Aligned English and Chinese bilingual word vectors.
import os
from utils import read_wordvec
if not os.path.exists('wiki.en.align.vec'):
os.system('wget https://s3.amazonaws.com/aligned-en-zh-wordvec/wiki.en.align.vec')
if not os.path.exists('wiki.zh.align.vec'):
os.system('wget https://s3.amazonaws.com/aligned-en-zh-wordvec/wiki.zh.align.vec')
en_words, en_vectors, en_word2id = read_wordvec('wiki.en.align.vec')
zh_words, zh_vectors, zh_word2id = read_wordvec('wiki.zh.align.vec')
# Find the closest words to 'cat' in Chinese
scores = zh_vectors.dot(en_vectors[en_word2id['cat']])
for idx in np.argsort(-scores)[0:5]:
print('%s: %.4f' % (zh_words[idx], scores[idx]))
# 猫: 0.2498
# 貓: 0.2375
# 老鼠: 0.2340
# 喵: 0.2331
# 青蛙: 0.2316
The input word vectors are top 40k words from fastText Wiki embeddings. The alignment is achieved using the unsupervised method in "A robust self-learning method for fully unsupervised cross-lingual mappings of word embeddings".

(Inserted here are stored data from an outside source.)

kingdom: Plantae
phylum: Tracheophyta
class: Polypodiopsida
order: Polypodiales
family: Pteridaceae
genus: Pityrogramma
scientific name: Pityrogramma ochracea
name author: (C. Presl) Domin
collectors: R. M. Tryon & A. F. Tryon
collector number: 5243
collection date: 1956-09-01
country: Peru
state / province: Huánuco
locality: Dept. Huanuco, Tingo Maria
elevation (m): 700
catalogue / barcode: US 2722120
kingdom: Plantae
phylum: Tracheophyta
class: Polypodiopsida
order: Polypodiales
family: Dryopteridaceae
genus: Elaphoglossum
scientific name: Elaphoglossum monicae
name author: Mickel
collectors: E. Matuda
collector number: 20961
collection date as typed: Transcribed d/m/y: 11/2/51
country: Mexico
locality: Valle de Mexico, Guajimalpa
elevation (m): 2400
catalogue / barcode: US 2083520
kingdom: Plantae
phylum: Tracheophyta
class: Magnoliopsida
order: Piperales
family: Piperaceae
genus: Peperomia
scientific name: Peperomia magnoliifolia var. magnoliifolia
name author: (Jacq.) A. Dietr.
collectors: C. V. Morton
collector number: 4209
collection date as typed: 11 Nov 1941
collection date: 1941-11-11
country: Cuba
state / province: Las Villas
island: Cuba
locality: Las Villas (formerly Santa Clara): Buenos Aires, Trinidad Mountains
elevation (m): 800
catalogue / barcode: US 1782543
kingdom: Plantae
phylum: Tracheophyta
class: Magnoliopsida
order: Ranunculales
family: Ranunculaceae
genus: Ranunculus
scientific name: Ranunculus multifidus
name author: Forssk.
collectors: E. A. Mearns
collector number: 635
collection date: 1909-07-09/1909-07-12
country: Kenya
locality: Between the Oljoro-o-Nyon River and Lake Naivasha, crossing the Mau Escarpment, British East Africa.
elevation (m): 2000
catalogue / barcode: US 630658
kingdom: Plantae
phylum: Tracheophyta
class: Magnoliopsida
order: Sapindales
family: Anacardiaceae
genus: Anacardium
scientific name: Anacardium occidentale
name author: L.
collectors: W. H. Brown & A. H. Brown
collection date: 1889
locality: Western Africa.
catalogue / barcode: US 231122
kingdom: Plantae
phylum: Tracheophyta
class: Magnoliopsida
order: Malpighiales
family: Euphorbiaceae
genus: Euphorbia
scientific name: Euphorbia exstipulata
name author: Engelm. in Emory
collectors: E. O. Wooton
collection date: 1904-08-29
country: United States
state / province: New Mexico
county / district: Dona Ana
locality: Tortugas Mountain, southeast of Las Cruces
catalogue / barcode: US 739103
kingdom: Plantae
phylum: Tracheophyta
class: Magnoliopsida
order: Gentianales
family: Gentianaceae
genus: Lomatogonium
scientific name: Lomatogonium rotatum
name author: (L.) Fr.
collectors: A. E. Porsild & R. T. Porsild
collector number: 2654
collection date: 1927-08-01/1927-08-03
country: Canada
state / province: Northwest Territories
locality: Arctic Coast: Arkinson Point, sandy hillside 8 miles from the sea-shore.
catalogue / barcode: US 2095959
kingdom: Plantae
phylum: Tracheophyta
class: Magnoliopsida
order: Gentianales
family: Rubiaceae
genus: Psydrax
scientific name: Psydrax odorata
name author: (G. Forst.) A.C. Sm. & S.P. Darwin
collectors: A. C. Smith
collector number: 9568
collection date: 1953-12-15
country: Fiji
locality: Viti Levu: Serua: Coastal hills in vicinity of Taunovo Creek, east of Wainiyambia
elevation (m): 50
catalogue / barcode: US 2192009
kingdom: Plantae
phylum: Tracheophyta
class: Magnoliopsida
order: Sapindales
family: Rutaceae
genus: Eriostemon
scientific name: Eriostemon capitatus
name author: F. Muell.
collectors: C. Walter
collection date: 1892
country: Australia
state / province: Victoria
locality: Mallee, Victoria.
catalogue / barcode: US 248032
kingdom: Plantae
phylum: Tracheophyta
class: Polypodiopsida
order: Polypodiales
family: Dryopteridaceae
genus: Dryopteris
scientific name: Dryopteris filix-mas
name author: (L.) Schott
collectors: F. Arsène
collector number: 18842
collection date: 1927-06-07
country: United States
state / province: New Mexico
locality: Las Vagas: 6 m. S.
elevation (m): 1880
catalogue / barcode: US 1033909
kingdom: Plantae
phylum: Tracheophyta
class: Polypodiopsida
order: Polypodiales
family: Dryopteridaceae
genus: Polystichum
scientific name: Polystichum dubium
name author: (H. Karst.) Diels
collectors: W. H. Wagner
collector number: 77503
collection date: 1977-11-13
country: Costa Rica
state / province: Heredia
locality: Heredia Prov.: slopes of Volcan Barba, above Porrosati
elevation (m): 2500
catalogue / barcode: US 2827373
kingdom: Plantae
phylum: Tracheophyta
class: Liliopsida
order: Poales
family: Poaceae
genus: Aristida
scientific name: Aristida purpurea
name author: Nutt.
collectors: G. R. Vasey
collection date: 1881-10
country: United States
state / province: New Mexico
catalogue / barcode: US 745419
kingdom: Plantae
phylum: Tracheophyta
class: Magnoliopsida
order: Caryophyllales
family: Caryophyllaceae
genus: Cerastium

Notes: I tried the official impletention with default parameters multiple times, but the alignment doesn't converge (translation accuracy < 0.1%). I had to set this unsupervised_vocab parameter to 8000 instead. Following Figure 1 in the paper, I checked the unsupervised word similarity distributions between 'she' and '她' ('she' in Chinese) for different values of unsupervised_vocab. It seems the larger this value, the better the initilization. So maybe 4000 is not enough to get the algorithm started for Chinese, which is very different from English. For language closer to English like DE, the default value works fine.
45% top@1 word translation accuracy on English to Chinese bilingual dictionary from MUSE.